Weekends with food have come, and went, and will continue to come and go for the next few weeks. I have taken them in stride, made some healthy and some not healthy decisions, and maintained within my goal range the entire time. This is true maintenance. Why have I let my fear rule the decisions I probably would have made without it being around? Yes, I have eaten not-so-healthy on the weekends, but this is temporarily, and when I get home I always return back to my healthy habits. I still work out 5 days a week. I still drink water. I still eat breakfast. I still eat portioned desserts.
I am ready to try the more intuitive approach to this journey. I am ready to let go (at least temporarily) of the scale and the cruel number attached to it, a number I might add, that does not define my self worth, and should never define yours.

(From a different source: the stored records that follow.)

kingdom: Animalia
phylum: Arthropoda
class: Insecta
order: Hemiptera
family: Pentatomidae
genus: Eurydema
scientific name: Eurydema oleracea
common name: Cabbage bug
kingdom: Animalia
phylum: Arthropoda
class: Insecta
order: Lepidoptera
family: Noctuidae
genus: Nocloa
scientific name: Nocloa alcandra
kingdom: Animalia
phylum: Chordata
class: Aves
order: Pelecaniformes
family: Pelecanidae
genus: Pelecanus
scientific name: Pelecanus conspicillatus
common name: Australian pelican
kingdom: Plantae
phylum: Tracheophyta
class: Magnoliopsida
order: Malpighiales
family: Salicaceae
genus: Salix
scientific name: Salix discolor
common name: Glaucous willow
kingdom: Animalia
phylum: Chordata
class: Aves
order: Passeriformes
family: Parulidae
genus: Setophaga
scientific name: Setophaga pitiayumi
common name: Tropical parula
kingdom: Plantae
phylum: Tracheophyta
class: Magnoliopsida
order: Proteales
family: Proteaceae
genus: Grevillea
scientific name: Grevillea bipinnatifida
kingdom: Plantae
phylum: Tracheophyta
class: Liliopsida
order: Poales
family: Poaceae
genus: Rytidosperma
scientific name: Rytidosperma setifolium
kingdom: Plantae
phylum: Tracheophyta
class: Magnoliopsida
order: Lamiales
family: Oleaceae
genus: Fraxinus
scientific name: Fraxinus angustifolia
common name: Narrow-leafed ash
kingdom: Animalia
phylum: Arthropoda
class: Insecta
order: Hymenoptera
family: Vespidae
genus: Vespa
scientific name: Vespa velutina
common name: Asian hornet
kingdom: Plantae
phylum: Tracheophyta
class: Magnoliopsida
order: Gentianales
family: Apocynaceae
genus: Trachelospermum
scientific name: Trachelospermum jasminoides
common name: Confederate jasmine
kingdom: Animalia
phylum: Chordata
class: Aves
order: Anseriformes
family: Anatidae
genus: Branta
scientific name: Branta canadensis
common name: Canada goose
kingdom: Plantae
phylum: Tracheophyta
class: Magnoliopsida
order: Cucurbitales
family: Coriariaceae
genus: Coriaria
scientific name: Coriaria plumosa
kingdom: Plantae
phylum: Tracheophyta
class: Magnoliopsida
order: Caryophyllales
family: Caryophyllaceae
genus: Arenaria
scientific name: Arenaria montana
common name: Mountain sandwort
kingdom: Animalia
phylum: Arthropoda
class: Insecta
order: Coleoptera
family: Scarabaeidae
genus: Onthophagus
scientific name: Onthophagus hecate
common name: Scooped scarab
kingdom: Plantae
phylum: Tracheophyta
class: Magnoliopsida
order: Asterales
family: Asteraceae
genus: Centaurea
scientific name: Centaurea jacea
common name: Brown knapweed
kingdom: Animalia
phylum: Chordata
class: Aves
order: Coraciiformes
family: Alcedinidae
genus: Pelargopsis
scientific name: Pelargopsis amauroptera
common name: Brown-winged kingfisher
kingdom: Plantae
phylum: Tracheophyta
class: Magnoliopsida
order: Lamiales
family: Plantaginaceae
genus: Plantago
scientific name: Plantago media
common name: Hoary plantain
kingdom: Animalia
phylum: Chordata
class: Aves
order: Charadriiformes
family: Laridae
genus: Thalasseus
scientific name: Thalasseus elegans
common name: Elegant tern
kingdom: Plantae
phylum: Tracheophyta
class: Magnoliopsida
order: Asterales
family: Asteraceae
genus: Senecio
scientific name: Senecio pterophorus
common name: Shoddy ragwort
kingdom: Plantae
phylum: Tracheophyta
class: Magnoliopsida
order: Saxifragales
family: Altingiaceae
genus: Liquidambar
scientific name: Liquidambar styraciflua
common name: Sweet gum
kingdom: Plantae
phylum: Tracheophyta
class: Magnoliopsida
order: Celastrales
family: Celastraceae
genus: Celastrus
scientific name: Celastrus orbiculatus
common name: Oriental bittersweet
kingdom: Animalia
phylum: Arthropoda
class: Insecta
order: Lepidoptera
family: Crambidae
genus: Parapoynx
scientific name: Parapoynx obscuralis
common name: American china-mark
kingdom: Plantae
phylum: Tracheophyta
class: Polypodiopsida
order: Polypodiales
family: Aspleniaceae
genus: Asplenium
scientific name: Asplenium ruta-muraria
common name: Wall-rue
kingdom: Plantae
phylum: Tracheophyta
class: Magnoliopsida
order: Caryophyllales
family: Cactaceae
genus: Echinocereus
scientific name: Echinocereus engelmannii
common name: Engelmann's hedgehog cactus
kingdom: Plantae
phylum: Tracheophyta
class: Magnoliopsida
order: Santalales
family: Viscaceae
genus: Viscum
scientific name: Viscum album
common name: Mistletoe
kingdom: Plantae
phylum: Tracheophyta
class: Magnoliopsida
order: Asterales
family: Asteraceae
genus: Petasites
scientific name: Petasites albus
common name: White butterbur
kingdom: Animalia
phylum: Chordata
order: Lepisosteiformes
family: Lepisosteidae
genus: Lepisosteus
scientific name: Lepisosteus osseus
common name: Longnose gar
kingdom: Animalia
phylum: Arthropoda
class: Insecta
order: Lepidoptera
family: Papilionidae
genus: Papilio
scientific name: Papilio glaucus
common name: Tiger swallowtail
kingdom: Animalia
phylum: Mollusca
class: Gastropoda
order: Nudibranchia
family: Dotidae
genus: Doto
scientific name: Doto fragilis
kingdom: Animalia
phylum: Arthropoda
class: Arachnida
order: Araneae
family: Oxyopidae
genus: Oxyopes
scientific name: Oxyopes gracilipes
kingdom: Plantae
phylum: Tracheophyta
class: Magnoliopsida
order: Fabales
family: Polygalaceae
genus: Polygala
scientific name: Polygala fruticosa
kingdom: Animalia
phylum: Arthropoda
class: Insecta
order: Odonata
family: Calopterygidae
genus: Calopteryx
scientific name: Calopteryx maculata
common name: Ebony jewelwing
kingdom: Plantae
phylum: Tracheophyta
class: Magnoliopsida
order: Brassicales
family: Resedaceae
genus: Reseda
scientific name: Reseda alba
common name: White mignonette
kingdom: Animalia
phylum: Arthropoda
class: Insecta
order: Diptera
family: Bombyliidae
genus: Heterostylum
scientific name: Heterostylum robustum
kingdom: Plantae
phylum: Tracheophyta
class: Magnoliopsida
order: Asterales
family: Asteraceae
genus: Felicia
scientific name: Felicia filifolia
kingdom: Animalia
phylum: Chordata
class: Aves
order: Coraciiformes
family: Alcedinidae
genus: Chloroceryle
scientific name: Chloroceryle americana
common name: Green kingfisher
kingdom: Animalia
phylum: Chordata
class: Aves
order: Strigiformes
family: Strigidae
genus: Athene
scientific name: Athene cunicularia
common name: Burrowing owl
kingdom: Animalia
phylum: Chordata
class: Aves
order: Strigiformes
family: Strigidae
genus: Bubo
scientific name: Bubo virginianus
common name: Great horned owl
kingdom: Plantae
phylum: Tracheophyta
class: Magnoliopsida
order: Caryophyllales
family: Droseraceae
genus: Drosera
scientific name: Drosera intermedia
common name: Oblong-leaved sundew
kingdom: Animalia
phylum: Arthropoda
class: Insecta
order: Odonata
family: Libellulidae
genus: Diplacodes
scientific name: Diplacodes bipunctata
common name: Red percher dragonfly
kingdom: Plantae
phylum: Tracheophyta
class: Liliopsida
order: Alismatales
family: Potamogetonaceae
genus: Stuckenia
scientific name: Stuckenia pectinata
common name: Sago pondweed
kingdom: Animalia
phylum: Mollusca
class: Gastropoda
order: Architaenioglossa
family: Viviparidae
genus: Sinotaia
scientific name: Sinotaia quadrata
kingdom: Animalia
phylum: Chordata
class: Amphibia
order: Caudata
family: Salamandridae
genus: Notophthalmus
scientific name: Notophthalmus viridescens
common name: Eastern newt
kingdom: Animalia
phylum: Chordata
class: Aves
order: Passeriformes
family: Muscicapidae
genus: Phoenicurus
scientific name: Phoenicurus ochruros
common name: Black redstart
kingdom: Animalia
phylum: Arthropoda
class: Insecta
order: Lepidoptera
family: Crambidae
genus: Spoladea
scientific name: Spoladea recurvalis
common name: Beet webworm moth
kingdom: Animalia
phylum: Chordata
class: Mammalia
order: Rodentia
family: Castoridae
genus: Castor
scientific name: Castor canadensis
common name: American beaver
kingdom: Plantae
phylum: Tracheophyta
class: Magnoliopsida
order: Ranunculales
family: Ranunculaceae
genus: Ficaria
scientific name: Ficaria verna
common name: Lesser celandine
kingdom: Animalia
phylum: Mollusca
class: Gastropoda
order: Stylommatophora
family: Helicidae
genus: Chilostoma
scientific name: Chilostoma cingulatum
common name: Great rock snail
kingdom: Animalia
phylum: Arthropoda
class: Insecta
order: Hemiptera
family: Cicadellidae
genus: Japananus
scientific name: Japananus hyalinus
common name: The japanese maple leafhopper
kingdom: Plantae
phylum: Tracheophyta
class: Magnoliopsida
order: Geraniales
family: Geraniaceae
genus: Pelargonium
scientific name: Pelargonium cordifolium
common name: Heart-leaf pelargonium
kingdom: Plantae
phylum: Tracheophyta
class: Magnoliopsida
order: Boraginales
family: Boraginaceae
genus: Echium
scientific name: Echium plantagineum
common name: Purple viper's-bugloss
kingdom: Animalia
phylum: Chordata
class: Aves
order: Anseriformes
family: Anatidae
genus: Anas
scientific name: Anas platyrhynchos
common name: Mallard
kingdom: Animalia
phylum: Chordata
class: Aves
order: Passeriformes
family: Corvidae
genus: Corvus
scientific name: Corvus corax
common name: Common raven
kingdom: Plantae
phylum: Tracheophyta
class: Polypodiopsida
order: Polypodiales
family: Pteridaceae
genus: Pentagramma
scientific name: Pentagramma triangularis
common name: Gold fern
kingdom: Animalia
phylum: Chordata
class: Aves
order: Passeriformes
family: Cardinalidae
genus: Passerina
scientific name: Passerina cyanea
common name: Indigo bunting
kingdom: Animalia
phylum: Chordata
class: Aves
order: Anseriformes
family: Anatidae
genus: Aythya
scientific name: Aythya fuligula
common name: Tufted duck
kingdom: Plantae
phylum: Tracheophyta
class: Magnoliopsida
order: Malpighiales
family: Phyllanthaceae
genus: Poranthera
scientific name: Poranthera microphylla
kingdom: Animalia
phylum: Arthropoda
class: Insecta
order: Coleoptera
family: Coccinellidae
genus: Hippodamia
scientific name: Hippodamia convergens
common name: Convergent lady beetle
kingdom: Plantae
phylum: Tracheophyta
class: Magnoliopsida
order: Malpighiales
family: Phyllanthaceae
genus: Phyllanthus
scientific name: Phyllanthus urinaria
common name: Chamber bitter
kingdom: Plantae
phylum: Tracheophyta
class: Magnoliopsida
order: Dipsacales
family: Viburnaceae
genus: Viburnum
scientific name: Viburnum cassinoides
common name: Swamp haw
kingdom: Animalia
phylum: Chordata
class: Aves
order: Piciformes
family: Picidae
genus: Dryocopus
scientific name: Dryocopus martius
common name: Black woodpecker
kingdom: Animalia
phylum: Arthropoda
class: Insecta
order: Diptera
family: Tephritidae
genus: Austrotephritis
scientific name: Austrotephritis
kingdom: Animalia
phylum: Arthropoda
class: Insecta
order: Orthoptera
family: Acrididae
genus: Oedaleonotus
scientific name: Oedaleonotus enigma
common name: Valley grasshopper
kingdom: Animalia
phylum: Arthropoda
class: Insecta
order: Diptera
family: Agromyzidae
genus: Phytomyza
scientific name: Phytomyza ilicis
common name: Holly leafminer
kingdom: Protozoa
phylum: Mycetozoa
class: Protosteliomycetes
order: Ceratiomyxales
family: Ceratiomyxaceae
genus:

Inches remained the same this month, which is good - means my body shape has decided it is happy with where it is at.
So here's the plan:
- Track food, but not every slice of tomato or tablespoon of onion that I add to my salad. I will track the calorie heavy stuff, such as salad dressings, cheeses, starchy vegetables, and higher calorie/fat vegetables like avocado's.
- Weigh myself on the 1st of every month. Yes, you read correctly. The next time I step on the scale it will be October 1st.
- Continue drinking water, eating healthy, taking vitamins, and exercising 5x a week.
- Relish in my accomplishments, including my upcoming half marathon in 10 (!!!!) days.
- Be happy with who I am, what I have done, and the choices that I continue to make. Instead of "Do I really want this piece of chocolate cake?" (the answer is always yes, I always want cake), ask "Will eating this entire piece of cake cause me stress later?" (again, the answer is always yes), so settle with 2 bites, and if I am feeling so inclined, 3, but don't eat more than that, because I don't need more than that.